[[ THE DATA, beginning ]]
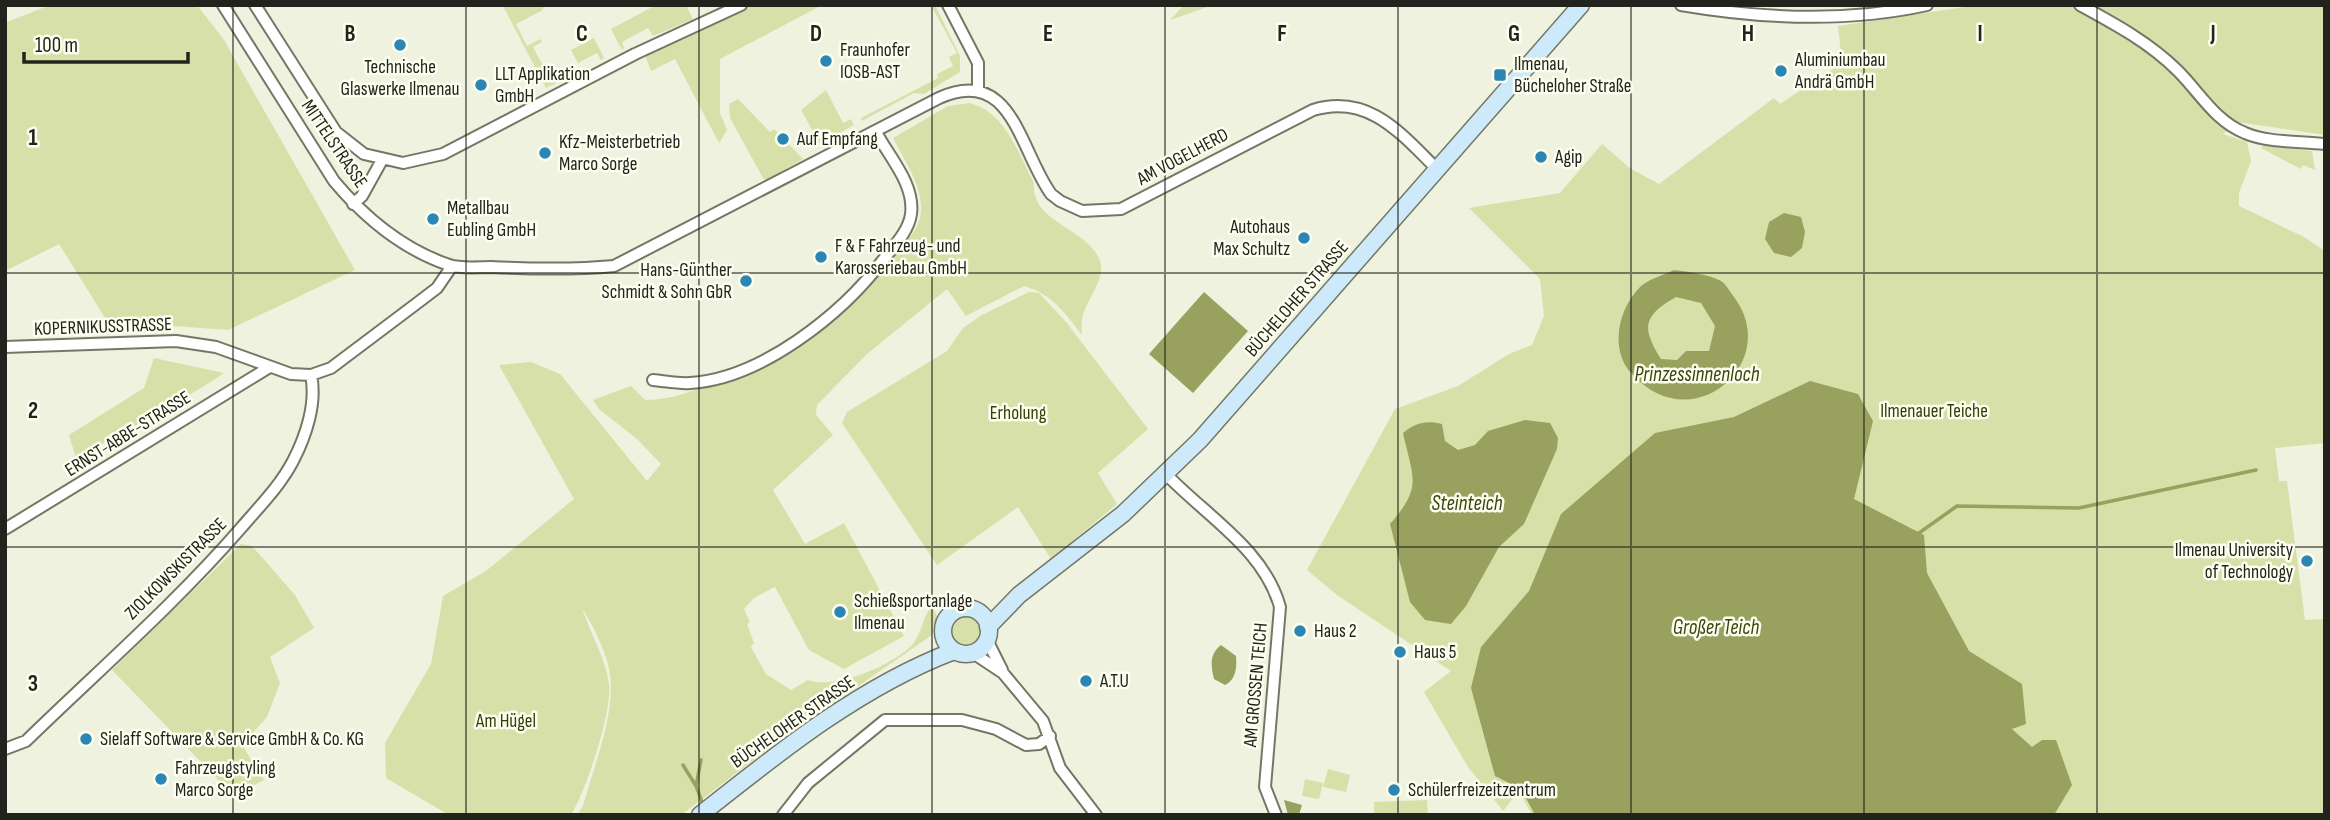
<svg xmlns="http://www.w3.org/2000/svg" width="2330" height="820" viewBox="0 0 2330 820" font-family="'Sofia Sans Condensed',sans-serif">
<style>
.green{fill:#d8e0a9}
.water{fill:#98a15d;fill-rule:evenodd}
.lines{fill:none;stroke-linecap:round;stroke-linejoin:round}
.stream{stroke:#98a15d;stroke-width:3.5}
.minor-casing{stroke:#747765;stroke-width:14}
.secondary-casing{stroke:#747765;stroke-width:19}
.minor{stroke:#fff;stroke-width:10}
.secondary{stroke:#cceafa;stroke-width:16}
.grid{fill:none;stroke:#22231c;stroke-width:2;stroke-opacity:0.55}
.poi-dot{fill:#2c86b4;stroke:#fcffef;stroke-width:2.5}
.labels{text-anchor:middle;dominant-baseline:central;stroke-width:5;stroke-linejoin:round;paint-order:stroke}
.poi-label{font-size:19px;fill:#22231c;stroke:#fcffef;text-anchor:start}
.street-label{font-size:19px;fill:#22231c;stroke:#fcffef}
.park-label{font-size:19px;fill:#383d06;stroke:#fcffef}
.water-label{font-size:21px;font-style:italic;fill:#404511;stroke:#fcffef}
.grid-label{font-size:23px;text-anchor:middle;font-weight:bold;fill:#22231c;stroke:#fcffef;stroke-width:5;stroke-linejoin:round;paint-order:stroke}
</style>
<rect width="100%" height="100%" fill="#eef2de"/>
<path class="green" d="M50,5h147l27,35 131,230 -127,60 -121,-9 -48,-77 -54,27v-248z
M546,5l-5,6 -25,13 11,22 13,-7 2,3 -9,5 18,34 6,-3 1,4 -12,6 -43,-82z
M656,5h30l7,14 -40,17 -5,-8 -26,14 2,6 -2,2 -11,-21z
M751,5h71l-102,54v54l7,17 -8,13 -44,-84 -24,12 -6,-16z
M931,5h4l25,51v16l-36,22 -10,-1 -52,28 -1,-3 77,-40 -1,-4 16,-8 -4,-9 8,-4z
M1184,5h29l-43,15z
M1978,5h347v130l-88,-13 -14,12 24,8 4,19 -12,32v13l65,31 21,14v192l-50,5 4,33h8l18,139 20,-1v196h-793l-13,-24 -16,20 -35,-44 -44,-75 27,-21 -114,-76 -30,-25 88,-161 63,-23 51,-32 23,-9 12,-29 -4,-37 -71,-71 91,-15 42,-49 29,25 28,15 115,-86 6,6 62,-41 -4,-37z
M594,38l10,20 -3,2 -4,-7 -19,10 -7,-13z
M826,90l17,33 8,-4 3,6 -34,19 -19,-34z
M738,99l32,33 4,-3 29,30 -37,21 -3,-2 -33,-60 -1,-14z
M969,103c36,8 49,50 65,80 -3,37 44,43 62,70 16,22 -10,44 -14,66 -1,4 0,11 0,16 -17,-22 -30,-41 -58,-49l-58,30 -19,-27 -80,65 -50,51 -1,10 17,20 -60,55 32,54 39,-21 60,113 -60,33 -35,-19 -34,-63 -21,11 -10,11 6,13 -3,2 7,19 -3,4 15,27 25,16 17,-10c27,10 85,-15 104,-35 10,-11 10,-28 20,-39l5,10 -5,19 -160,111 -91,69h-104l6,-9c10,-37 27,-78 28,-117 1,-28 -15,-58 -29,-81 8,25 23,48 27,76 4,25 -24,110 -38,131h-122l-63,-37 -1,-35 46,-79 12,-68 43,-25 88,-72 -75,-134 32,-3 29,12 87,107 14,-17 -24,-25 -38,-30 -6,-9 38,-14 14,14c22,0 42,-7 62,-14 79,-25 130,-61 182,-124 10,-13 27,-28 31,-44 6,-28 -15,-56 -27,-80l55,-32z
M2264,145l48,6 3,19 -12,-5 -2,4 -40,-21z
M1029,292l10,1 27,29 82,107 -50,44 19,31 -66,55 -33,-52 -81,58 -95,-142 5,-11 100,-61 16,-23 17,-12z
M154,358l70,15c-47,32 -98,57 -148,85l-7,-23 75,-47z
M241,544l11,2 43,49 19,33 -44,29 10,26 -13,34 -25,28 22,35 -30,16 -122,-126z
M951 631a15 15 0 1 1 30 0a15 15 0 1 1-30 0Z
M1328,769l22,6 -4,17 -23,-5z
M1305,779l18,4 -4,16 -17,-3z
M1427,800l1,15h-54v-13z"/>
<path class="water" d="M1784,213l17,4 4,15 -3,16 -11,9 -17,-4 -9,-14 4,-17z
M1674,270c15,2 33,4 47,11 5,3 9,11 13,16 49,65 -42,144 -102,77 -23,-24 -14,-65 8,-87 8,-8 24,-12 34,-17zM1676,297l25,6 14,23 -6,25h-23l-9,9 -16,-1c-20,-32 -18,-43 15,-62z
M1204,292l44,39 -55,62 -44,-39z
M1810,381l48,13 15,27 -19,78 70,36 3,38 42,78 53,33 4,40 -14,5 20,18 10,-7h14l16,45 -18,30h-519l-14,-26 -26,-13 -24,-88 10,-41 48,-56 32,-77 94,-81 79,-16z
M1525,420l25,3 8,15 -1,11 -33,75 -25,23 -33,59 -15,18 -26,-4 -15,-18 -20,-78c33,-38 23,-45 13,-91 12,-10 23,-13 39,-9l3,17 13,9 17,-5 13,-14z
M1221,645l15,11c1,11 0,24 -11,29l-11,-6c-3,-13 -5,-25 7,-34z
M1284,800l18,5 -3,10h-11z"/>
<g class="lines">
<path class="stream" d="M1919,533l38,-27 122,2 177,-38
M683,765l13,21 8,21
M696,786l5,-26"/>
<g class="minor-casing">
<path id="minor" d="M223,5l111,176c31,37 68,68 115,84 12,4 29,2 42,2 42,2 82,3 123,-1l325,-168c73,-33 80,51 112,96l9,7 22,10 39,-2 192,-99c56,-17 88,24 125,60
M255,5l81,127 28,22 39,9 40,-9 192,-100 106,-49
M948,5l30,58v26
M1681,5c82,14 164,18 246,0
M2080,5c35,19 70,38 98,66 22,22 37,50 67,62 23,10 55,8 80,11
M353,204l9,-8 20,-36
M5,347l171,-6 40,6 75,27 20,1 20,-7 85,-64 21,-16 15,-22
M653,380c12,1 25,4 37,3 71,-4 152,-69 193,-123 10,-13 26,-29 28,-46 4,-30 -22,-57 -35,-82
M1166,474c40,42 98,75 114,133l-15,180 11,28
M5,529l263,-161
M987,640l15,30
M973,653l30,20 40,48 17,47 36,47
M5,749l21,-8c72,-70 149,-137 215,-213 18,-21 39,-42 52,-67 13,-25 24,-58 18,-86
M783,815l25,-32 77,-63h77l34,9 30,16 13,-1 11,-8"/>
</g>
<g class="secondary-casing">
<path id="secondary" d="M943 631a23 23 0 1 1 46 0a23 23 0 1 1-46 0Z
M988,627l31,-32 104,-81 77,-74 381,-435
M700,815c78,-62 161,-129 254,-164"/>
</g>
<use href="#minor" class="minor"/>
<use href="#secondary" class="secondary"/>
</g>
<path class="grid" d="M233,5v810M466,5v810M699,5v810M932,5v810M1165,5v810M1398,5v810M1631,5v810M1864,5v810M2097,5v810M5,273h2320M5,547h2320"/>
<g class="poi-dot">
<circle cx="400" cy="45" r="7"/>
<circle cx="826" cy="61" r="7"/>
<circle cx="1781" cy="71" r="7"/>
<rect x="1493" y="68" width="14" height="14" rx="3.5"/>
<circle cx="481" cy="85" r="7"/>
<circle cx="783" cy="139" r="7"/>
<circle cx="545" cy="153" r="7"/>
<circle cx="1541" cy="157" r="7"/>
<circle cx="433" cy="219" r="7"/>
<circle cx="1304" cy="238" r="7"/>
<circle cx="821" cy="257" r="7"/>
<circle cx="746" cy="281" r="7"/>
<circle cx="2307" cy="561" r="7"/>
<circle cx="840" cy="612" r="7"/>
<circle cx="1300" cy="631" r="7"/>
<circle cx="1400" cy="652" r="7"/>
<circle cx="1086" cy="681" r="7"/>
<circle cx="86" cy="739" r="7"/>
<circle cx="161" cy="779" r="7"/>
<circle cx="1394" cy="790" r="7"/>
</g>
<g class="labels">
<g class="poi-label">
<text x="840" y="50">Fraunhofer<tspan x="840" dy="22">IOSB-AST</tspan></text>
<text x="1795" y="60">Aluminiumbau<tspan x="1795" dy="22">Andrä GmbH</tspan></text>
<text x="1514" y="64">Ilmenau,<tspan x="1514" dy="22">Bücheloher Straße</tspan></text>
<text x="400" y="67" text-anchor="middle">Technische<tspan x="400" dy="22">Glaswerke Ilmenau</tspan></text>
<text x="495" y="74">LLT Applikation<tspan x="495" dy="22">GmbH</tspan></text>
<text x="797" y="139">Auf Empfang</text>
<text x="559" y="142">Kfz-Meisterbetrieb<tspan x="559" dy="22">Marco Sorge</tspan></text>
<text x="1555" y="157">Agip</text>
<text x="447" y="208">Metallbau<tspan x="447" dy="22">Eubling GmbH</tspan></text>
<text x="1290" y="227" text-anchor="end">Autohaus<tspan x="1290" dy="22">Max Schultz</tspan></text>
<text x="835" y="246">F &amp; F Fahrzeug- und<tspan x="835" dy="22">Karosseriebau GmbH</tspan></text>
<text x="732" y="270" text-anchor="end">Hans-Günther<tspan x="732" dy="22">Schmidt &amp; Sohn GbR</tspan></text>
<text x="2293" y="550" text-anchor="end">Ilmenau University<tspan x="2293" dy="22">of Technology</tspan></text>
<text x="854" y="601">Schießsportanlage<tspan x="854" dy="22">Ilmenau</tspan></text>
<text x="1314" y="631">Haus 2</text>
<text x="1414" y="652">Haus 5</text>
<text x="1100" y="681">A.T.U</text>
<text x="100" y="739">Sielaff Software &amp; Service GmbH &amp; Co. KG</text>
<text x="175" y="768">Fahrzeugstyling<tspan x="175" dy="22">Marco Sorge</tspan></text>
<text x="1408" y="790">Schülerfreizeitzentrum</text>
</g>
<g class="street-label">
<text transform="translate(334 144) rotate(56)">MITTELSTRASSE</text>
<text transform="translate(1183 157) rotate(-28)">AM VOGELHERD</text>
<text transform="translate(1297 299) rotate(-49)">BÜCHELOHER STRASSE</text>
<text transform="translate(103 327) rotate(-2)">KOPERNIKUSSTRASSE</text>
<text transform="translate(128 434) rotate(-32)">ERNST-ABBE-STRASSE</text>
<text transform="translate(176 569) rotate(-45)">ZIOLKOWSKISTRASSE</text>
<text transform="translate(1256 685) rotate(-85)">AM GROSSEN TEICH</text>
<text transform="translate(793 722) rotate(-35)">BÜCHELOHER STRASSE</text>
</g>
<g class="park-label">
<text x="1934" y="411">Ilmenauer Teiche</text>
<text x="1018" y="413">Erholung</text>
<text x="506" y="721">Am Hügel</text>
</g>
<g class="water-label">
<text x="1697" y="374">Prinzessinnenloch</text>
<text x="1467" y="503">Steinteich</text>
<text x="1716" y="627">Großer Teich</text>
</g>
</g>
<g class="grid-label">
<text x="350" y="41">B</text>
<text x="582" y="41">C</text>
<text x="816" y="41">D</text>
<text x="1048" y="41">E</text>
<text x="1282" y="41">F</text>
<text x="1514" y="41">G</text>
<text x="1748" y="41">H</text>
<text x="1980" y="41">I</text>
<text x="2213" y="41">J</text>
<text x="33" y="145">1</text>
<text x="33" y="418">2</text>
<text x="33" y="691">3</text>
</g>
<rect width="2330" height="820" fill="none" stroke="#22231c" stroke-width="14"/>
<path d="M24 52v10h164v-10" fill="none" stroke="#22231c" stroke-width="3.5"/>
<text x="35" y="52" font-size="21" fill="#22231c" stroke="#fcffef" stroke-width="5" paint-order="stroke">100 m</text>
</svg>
[[ THE DATA, end ]]
[[ THE DATA, beginning ]]
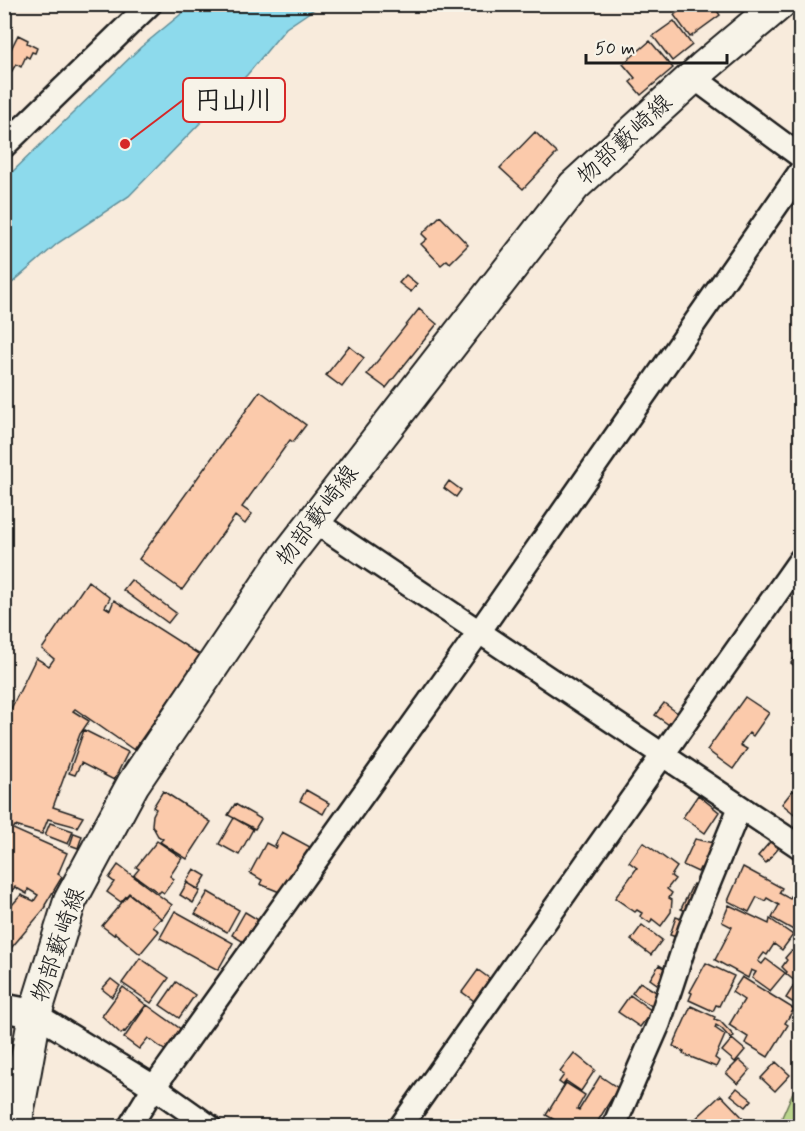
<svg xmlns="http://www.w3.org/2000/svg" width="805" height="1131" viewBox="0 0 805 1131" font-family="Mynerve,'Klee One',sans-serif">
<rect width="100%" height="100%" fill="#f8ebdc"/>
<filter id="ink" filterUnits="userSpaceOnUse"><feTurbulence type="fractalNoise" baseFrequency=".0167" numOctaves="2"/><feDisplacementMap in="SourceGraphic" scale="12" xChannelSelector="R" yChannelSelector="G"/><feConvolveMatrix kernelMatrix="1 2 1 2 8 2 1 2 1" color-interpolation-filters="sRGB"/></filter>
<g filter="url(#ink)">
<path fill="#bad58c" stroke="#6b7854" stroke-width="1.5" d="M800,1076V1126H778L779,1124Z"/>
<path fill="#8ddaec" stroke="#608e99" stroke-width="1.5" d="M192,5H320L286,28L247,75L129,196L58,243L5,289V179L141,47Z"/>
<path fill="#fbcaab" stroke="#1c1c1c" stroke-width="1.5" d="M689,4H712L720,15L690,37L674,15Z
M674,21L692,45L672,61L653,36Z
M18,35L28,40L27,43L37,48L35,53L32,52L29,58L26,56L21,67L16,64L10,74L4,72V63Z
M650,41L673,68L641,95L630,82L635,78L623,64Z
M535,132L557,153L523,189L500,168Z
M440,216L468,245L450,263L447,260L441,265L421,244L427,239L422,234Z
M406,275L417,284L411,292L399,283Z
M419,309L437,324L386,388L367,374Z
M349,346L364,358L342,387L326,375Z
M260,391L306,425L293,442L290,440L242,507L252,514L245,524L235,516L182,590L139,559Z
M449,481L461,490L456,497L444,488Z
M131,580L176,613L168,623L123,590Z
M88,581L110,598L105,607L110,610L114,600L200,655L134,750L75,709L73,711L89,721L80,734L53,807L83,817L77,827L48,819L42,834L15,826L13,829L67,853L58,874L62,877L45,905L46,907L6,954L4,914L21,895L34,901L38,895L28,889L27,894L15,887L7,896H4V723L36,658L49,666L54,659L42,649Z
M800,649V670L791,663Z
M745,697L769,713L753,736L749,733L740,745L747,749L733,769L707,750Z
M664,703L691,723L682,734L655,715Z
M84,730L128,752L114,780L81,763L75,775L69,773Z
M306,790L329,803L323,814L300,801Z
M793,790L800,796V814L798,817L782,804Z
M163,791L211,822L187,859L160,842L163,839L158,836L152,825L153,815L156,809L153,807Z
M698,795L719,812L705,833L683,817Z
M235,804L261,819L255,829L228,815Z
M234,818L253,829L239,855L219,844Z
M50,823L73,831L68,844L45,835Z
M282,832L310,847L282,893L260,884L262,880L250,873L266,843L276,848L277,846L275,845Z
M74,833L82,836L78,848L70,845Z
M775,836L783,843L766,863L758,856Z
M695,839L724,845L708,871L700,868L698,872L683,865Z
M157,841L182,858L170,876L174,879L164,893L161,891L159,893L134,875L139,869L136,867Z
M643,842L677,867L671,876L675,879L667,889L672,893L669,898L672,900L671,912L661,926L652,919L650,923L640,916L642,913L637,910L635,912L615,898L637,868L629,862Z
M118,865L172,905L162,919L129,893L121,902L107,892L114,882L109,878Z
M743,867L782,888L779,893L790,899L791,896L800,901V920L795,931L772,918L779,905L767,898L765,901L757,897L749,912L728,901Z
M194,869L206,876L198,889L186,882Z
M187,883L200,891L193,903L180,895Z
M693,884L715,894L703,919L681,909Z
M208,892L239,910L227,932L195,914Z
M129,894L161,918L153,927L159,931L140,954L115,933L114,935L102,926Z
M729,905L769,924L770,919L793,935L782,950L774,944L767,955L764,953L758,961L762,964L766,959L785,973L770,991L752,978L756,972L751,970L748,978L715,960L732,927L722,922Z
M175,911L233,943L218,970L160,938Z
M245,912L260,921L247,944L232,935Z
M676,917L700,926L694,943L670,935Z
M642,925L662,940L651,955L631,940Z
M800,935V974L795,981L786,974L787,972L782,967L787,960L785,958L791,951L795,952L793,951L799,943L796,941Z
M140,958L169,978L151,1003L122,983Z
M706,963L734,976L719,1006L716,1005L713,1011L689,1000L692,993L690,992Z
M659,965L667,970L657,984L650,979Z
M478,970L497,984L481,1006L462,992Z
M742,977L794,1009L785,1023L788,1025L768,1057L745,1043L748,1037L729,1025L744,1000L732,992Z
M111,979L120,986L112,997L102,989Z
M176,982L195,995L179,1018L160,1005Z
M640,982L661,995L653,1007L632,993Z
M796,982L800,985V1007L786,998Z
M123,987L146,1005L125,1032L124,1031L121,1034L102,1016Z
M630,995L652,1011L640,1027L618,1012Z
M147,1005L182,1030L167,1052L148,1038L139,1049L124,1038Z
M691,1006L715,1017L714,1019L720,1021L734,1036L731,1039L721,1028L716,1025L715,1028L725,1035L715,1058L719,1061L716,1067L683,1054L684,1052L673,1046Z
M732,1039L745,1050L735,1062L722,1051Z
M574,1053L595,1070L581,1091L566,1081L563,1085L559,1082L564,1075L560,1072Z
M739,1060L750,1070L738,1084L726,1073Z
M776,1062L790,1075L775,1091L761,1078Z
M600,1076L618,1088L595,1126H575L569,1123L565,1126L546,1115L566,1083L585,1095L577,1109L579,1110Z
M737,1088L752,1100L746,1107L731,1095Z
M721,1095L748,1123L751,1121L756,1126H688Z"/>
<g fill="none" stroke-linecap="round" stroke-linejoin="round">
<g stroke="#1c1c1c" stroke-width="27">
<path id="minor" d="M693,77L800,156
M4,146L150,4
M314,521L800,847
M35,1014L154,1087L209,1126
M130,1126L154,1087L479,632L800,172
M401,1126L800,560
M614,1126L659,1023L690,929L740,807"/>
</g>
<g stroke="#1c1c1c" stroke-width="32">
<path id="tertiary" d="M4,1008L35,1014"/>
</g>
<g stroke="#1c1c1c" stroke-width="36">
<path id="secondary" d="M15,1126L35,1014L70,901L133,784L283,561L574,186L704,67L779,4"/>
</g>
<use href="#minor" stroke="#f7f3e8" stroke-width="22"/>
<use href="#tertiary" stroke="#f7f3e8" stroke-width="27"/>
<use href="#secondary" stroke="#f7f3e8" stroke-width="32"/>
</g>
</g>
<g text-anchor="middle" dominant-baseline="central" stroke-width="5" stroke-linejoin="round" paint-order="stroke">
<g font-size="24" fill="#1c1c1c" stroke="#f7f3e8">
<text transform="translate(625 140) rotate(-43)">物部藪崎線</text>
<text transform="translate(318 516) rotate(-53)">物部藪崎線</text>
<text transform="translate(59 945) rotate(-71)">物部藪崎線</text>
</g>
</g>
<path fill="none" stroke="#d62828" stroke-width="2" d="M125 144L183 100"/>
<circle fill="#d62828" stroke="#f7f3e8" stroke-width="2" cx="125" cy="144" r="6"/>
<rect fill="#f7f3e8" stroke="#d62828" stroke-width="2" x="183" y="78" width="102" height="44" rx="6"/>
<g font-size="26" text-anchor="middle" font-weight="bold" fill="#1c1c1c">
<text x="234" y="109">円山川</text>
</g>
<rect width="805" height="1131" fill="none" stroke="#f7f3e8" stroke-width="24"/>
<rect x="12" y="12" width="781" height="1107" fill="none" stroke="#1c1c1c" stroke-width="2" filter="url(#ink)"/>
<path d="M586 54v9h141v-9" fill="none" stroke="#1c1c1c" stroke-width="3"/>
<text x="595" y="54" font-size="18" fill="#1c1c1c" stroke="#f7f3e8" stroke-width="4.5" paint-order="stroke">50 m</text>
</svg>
[[ THE DATA, end ]]
▶ THE PROBLEM
Each line that holds the string "lines" is to be copied from the entries above.

▶ WRITTEN ANSWER
.lines{fill:none;stroke-linecap:round;stroke-linejoin:round}
<g class="lines">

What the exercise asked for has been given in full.